GOAL OF THE EXERCISE -
Lines below that hold the word "revisions" must be copied in full.

(Data records)
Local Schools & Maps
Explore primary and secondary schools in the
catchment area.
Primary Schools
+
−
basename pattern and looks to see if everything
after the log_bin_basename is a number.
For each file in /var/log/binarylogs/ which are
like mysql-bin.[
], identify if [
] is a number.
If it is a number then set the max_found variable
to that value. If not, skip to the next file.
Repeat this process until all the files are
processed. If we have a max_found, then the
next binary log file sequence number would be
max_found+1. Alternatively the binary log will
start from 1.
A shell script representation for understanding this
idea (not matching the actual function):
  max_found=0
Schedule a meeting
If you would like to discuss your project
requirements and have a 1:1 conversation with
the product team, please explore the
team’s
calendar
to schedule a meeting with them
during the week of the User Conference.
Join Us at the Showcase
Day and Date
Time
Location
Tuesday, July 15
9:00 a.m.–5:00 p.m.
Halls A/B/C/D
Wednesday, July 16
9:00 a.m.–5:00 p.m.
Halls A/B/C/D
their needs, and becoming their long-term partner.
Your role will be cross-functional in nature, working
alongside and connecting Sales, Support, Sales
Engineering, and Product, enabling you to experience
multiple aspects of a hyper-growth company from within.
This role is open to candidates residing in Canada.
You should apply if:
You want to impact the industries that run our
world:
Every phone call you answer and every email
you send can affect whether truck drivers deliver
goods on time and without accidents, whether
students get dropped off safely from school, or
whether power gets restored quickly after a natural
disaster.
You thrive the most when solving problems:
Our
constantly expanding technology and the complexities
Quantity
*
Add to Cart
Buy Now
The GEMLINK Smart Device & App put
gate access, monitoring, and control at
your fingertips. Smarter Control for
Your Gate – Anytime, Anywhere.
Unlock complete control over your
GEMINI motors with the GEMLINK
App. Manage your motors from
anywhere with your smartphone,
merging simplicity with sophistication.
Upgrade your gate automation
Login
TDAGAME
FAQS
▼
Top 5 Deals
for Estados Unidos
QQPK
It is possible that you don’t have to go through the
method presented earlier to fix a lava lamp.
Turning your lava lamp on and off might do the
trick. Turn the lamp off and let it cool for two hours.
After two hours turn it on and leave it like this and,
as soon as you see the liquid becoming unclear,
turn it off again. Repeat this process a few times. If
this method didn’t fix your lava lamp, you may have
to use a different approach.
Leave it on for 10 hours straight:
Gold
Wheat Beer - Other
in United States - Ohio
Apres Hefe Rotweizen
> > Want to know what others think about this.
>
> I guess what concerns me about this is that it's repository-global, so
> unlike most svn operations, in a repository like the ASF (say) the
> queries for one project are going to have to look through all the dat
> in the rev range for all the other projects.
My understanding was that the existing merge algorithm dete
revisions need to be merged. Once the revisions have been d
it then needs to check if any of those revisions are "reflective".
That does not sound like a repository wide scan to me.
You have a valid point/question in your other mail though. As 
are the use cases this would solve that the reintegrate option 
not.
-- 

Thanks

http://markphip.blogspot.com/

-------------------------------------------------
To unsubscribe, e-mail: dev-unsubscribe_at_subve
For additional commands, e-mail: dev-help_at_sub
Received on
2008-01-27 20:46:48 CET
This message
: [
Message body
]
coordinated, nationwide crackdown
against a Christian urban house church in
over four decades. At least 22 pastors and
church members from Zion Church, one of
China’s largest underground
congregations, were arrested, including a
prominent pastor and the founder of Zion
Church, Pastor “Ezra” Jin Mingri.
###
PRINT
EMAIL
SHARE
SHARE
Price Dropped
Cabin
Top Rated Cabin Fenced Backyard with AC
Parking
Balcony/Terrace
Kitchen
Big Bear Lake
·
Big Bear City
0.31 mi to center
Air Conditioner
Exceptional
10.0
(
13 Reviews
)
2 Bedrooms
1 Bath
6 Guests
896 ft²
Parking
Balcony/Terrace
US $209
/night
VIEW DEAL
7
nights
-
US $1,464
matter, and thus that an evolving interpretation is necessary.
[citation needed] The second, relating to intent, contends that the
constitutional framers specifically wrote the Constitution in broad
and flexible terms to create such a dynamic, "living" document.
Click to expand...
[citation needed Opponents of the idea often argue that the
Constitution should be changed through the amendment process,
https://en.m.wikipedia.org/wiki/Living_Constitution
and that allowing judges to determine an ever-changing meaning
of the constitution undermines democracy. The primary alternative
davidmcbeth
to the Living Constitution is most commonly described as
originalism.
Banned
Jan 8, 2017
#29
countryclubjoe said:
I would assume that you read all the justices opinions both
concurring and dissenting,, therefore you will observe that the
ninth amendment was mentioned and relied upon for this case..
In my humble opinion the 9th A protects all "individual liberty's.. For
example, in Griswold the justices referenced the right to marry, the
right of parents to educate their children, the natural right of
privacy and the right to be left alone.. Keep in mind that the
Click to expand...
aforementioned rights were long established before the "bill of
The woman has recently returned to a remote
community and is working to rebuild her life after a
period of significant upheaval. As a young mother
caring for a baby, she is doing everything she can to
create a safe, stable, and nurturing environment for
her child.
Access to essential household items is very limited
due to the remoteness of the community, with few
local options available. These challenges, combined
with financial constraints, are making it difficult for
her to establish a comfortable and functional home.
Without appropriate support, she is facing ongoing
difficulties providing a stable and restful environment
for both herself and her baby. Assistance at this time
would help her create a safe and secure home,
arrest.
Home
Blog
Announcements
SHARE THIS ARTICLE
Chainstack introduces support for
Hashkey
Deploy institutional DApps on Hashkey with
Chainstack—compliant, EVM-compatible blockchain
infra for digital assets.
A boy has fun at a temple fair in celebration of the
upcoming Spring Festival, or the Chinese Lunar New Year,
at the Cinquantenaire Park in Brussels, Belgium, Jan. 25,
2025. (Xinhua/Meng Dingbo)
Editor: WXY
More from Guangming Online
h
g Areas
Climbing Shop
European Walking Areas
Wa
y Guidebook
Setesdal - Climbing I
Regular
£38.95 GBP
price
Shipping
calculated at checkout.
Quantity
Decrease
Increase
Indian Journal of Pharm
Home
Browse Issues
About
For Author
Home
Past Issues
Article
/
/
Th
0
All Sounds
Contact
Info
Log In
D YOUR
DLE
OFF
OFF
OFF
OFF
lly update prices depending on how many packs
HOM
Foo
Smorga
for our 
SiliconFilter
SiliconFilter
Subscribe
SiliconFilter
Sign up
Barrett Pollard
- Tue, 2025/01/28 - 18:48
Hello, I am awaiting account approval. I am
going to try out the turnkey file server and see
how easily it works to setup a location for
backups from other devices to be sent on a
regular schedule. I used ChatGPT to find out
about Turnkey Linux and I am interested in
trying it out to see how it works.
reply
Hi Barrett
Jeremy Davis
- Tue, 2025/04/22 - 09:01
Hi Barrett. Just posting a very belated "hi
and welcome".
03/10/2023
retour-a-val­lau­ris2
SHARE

RESULT BELOW -
revisions need to be merged. Once the revisions have been d
it then needs to check if any of those revisions are "reflective".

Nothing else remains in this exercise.